Since Russia's invasion of Ukraine in February, the surge in global oil and gas prices has been a boon for Algeria's regime, helping to refill depleted state coffers and reinforcing leaders' conviction that oil and gas will sustain Algeria forever. Algeria has also signed new lucrative gas deals with European countries seeking to wean themselves off Russian energy. But rather than providing long-term self-sufficiency, Algeria's hydrocarbon wealth builds dependency by linking the country's fate to the whims of global energy markets. What's more, domestic consumption is rising fast, threatening to eclipse production and erase Algeria's most important income stream.
The challenges Algeria faces today pale beside those looming in the years ahead: demographic transition, global energy diversification, climate change and desertification, to name just a few. The best way for the Algerian government to surmount these challenges—and to avoid plunging the country into another period of existential crisis—is to pivot from prioritizing its energy resources to prioritizing its human resources, and from viewing its citizens as liabilities to seeing them as assets. Rather than merely using the country's energy wealth to buy a fragile social peace, Algeria's leaders should invest in building the human capital that is the country's greatest long-term source of wealth.
With a population of 45 million multilingual, multitalented problem solvers, Algeria could be a powerhouse in numerous fields. But getting there will require revamping education, vocational training, health care and employment services, taking proposals for green energy transition seriously, following through on plans to target subsidies to the needy, honestly and transparently evaluating the effects of government expenditures and adjusting spending accordingly, and providing citizens with a genuine voice in setting the policies that will determine their future—a fundamental desire behind the Hirak protests.

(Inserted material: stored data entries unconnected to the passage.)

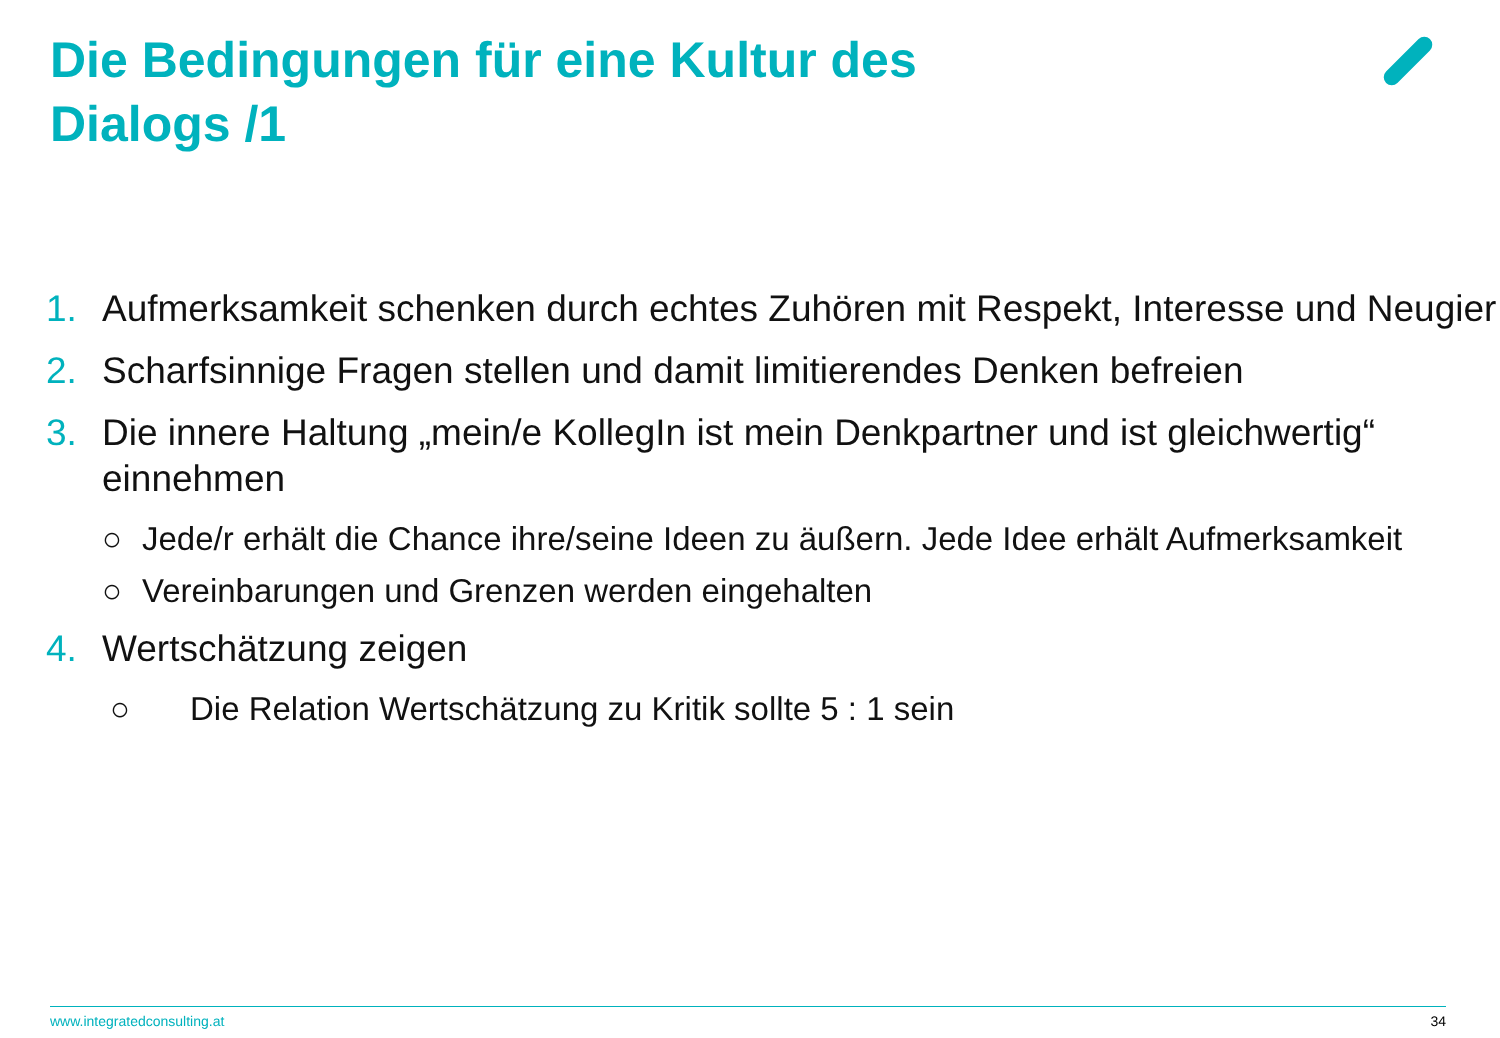Die Bedingungen für eine Kultur des Dialogs /1
1. Aufmerksamkeit schenken durch echtes Zuhören mit Respekt, Interesse und Neugier
2. Scharfsinnige Fragen stellen und damit limitierendes Denken befreien
3. Die innere Haltung „mein/e KollegIn ist mein Denkpartner und ist gleichwertig“ einnehmen
○ Jede/r erhält die Chance ihre/seine Ideen zu äußern. Jede Idee erhält Aufmerksamkeit
○ Vereinbarungen und Grenzen werden eingehalten
4. Wertschätzung zeigen
○ Die Relation Wertschätzung zu Kritik sollte 5 : 1 sein
www.integratedconsulting.at 34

Taking these steps could make Algeria a model for countries across the region and the wider world.
Given Algeria's past and present, such a future might sound improbable, or even naïve. But the scale of the challenges ahead leaves few alternatives. One way or another, dramatic transformations are on the horizon in Algeria. The question facing the country's leaders is simply whether they will empower Algerians to drive those transformations themselves, or continue to leave them and the entire country vulnerable to the vagaries of history.